Return the following from the records below: each line, word for word, starting with the line that contains "Despite initial doubts" and going on through the line that contains "the clients’ openness to experimentation, has", with nothing outside that range.

[[ DATA FOR THIS EXERCISE, beginning ]]

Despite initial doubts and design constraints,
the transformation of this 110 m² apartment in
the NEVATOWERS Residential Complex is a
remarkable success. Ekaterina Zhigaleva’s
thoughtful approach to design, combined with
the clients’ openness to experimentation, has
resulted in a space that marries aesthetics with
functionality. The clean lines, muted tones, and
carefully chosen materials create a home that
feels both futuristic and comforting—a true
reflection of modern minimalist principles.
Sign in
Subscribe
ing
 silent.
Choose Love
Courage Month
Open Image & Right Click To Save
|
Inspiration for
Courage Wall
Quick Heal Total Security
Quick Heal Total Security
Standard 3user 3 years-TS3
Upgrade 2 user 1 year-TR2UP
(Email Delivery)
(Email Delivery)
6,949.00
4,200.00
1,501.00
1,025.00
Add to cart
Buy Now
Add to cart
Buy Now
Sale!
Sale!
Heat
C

[[ DATA FOR THIS EXERCISE, end ]]
[[ DATA FOR THIS EXERCISE, beginning ]]

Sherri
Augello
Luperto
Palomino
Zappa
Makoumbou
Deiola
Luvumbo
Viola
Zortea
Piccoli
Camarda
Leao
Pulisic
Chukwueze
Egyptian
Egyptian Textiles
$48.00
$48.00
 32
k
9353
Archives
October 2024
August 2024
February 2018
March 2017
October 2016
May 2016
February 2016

[[ DATA FOR THIS EXERCISE, end ]]

▶ **TASK SOLUTION**
Despite initial doubts and design constraints,
the transformation of this 110 m² apartment in
the NEVATOWERS Residential Complex is a
remarkable success. Ekaterina Zhigaleva’s
thoughtful approach to design, combined with
the clients’ openness to experimentation, has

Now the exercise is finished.